The retail industry has welcomed a new Treasury select committee report on business rates, which identifies a number of flaws in the current system.
The report found business rates in England and Wales were too high, complex and placed an unfair burden on bricks-and-mortar retailers.
It criticised the implementation of the ”Check Challenge Appeal” system and the current valuation system, and called for clarification on the rates multiplier.
“The number of reliefs that are needed for business rates to work indicate a broken system,” it concluded.
Industry bodies welcomed the report, and demanded that the government “act swiftly” in response.
Helen Dickinson, chief executive of the British Retail Consortium, said: ”We strongly welcome this excellent report. The Treasury select committee has identified key flaws in our broken business rates system.
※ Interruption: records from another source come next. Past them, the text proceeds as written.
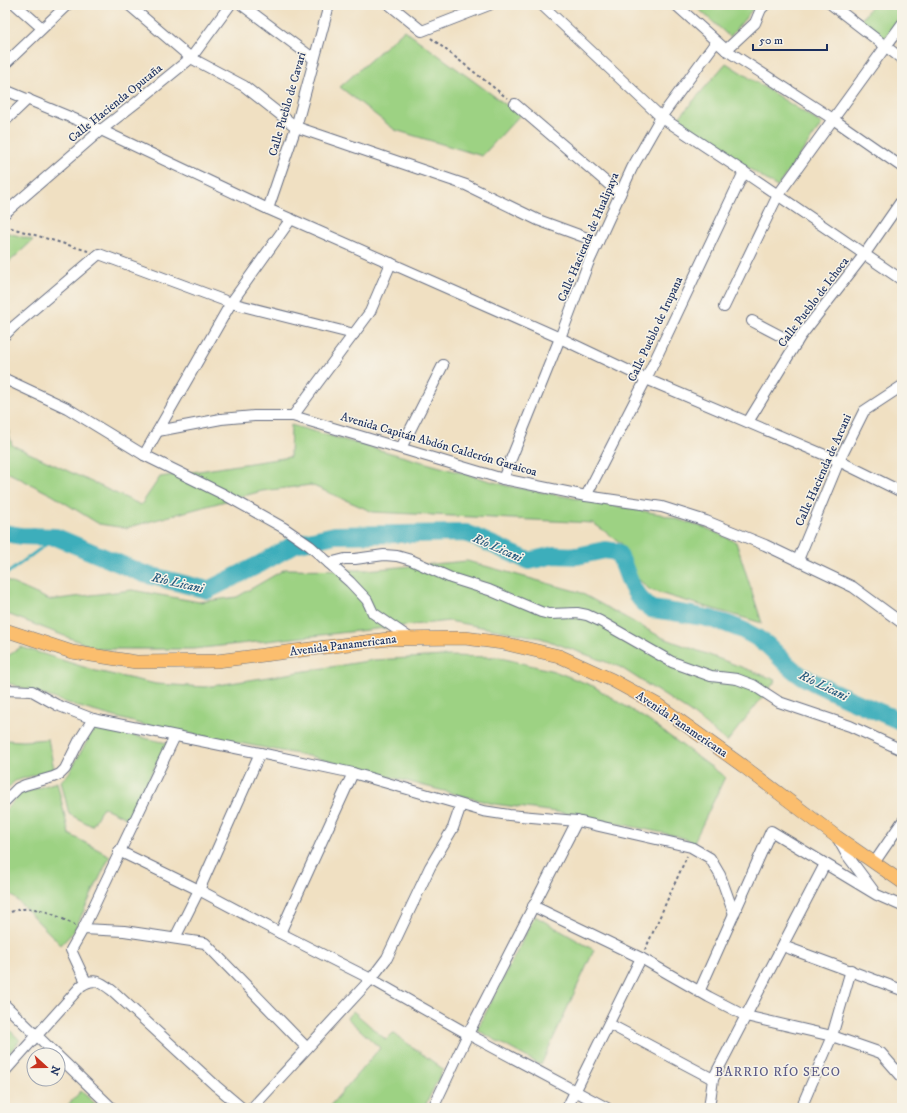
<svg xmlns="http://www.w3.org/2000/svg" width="907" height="1113" viewBox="0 0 907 1113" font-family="'IM FELL DW Pica',serif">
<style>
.green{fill:#9dd283;stroke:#5c8070}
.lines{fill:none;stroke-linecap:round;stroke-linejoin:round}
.stream{stroke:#3eaebb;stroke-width:3}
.river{stroke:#3eaebb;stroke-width:18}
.minor-casing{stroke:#666d81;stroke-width:12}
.major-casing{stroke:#666d81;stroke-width:14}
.path{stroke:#666d81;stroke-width:2;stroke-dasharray:3 3;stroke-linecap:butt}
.minor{stroke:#fff;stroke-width:10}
.major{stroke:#fbbe6e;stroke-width:13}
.labels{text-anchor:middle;stroke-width:3;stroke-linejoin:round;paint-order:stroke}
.street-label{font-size:12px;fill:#1b2f5e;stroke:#f7f3e8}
.water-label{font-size:13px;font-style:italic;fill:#275b7f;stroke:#f7f3e8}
.neighbourhood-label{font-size:13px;letter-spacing:1px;fill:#5a5a86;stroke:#f7f3e8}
</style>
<rect width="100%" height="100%" fill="#f7f3e8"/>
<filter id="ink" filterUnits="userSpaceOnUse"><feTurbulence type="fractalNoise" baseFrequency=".025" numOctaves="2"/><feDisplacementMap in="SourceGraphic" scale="8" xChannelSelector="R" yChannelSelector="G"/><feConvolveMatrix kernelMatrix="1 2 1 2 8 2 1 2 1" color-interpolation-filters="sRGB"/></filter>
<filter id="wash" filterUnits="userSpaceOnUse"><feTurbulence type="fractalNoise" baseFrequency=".012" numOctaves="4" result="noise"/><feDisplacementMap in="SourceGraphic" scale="16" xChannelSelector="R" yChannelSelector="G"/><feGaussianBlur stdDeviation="0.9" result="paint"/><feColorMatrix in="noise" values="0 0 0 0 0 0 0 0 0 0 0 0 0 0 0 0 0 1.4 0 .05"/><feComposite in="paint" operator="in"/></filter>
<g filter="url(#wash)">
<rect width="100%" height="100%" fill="#f0e0c2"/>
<g class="green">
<polygon points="694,5 756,5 730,37"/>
<polygon points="872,5 902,5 902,15 885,38 861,20"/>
<polygon points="404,30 520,115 482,156 395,130 340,87"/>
<polygon points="726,63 822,124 777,187 677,120"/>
<polygon points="5,232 33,240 5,266"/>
<polygon points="5,419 12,445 141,505 160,477 290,457 291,425 508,486 660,514 706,528 736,542 762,623 672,597 650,590 637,578 621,543 593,523 373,512 311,485 262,491 126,528 99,524 52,495 5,471"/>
<polygon points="467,561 579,592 661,637 776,680 727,742 690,712 620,667 541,638 449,621 193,649 98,649 5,613 5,580 50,600 132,590 199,602 237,597 285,569 366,570"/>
<polygon points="21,647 96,671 156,684 206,687 374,660 444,656 497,657 554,671 593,686 649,721 725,777 694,842 677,836 572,814 494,804 313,757 144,725 86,709 5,682 5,658"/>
<polygon points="95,727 167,743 128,819 103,807 92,826 69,814 61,781 69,773"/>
<polygon points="48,739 54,769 15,781 5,791 5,740 23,741"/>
<polygon points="57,782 69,834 110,856 74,931 61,945 5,888 5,810 22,793"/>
<polygon points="535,916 594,950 541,1065 477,1030"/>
<polygon points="353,1011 386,1040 393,1033 443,1069 424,1108 328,1108 380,1048 347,1018"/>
<polygon points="5,1026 20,1040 5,1058"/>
<polygon points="81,1091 100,1108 65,1108"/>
</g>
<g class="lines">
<polyline class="stream" points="5,575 56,537"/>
<path class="river" d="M5,533L21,536L56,537L144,574L208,590L260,564L295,544L335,535L466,533L529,561L554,555L577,556L605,550L617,552C625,564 627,578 634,590C638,598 644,603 651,609C690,614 733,619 766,644C778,654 789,669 802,676C834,694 869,707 902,722"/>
</g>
</g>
<g filter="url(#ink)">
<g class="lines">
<defs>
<g id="minor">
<polyline points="16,5 42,28"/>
<polyline points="129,5 191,58 244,86 296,127 466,185 538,220 598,242"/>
<polyline points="242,5 314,59"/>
<polyline points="390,5 422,31 489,5"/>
<polyline points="542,5 661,117 744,172 902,280"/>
<polyline points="676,5 726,50 833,119 902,167"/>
<polyline points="832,5 902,59"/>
<polyline points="726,50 755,23 761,9 765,5"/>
<polyline points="5,64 67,5"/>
<polyline points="5,90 101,130 268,209 560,338 646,379 839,461 902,492"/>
<polyline points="515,104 620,194"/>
<polyline points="5,121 28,99"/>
<polyline points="268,209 296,127 329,5"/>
<polyline points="5,213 101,130 137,102 191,58 230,5"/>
<polyline points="724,307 778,195 902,24"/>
<polyline points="752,321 796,344"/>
<polyline points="5,335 13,327 99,254 231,303 354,334"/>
<polyline points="5,379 67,408 144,455 225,495 284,528 310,546 350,582 367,600 373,613 411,639"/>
<polyline points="293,416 370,312 391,263"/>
<polyline points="748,422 800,337 864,255 902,200"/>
<polyline points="158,431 221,419 254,416 293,416 503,479 586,496 662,507 706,521 765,545 853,587 902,623"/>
<polyline points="401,448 443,365"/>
<polyline points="144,455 231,303 291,219"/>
<polyline points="503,479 560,338 588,264 632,168 661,117 716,42"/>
<polyline points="586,496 646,379 744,172"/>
<polyline points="798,560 839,461 864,411 902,386"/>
<polyline points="329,563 345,559 355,559 384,555 397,556 411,560 451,578 489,590 541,612 549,614 577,613 587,615 600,621 672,662 711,676 737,679 753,685 779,702 850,726 902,750"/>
<polyline points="5,690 32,691 57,705 93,719 260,753 353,773 483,811 509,815 577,821 691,847 710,858 720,875 734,914"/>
<polyline points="5,801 18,788 25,785 53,777 60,774 65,769 79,741 93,719"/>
<polyline points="838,839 847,855 873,890"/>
<polyline points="119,851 199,890 280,933 371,979 468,1034 607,1108"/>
<polyline points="874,863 902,822"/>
<polyline points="533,906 641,958 709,997 746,1016 832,1036 881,1053 902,1077"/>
<polyline points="83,929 124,931 205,943 307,1048"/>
<polyline points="280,933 353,773"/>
<polyline points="175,938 199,890 260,753"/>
<polyline points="783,946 902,990"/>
<polyline points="86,982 71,950 83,929 175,736"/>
<polyline points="699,992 771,831 877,895 902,906"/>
<polyline points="5,1005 57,1055"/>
<polyline points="609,1024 713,1079"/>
<polyline points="58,1056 112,1108"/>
<path d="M5,1071L81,986C95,976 102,983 114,992L216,1086L242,1108"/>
<polyline points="252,1108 371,979 387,958 430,867 453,828 461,805"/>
<polyline points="433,1108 468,1034 577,821"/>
<polyline points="567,1108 641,958"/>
<polyline points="709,1108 713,1079 825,864"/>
<polyline points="801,1108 832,1036 851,970"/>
</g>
<polyline id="major" points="5,630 72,652 136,662 217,661 388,639 465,638 503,643 559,656 612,680 658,705 743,766 837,837 902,882"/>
</defs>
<use href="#minor" class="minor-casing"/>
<use href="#major" class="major-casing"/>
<g class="path">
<polyline points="431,38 507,98"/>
<polyline points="5,226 88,251"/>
<path d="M5,914C35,902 48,912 75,925"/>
<polyline points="645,950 687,856"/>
</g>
<use href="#minor" class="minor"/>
<use href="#major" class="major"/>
</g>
</g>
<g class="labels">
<g class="street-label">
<text transform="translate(115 103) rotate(-39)" y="4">Calle Hacienda Oputaña</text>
<text transform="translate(287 104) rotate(-74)" y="4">Calle Pueblo de Cavari</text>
<text transform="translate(588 237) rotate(-67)" y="4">Calle Hacienda de Hualipaya</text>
<text transform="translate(813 302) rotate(-53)" y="4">Calle Pueblo de Ichoca</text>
<text transform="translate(655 329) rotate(-65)" y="4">Calle Pueblo de Irupana</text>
<text transform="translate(439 444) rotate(16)" y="4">Avenida Capitán Abdón Calderón Garaicoa</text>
<text transform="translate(823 470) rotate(-66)" y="4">Calle Hacienda de Arcani</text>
<text transform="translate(343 645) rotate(-7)" y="4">Avenida Panamericana</text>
<text transform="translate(682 724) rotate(34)" y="4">Avenida Panamericana</text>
</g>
<g class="water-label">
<text transform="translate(498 547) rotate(24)" y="5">Río Licani</text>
<text transform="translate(178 582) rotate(13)" y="5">Río Licani</text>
<text transform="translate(824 685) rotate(26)" y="5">Río Licani</text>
</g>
<g class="neighbourhood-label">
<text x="778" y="1076">BARRIO RÍO SECO</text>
</g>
</g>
<rect width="907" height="1113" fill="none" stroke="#f7f3e8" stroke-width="20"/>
<g transform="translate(46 1067) rotate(111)"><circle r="19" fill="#f7f3e8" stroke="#9fa5b1"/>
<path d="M0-3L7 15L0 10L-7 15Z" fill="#c8321e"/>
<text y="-6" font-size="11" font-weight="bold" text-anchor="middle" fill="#1b2f5e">N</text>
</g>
<path d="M753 44v6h74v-6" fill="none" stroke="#1b2f5e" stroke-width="2"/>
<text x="759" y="44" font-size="12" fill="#1b2f5e" stroke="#f7f3e8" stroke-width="3" paint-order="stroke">50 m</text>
</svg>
”Fixing transitional relief, introducing an improvement relief to unlock investment, and better resourcing the Valuation Office Agency (VOA), were all the focus of a letter to the chancellor signed by over 50 retailers in August.
”Any party that wants to support local high streets should commit to implementing the committee’s reforms as a first step. The general election offers a unique opportunity to address some of the imbalances that have contributed to tens of thousands of job losses for the industry.”
However, she added: ”While the committee is right to recommend that government reviews alternatives to the broken business rates system, it must not do this in isolation. Any review must look at the whole suite of business taxation with the aim of creating a tax system that is fit for the 21st century.”
Head of rating at Colliers International, John Webber, said “the committee pulled no punches”.
”They stated that it is unacceptable to bring in a system with so many difficulties without it being tested prior to its implementation,” he added.
”As a result, public confidence has been eroded and the VOA must perform a detailed analysis of its staffing and skills requirements in time for the next spending review. The government should also introduce legislation, which reduces the overgenerous time allowed by the VOA to deal with each element of Check Challenge Appeal. This should be reduced to six months instead of the potential 960 days it currently could take.”
Webber also argued that it was good that the report asked for the government to explain its calculation of the increasing business rates multiplier.
”We are very much of the view that a reduction in the multiplier, an appeal system fit for purpose and a properly resourced VOA, would vastly improve the system.”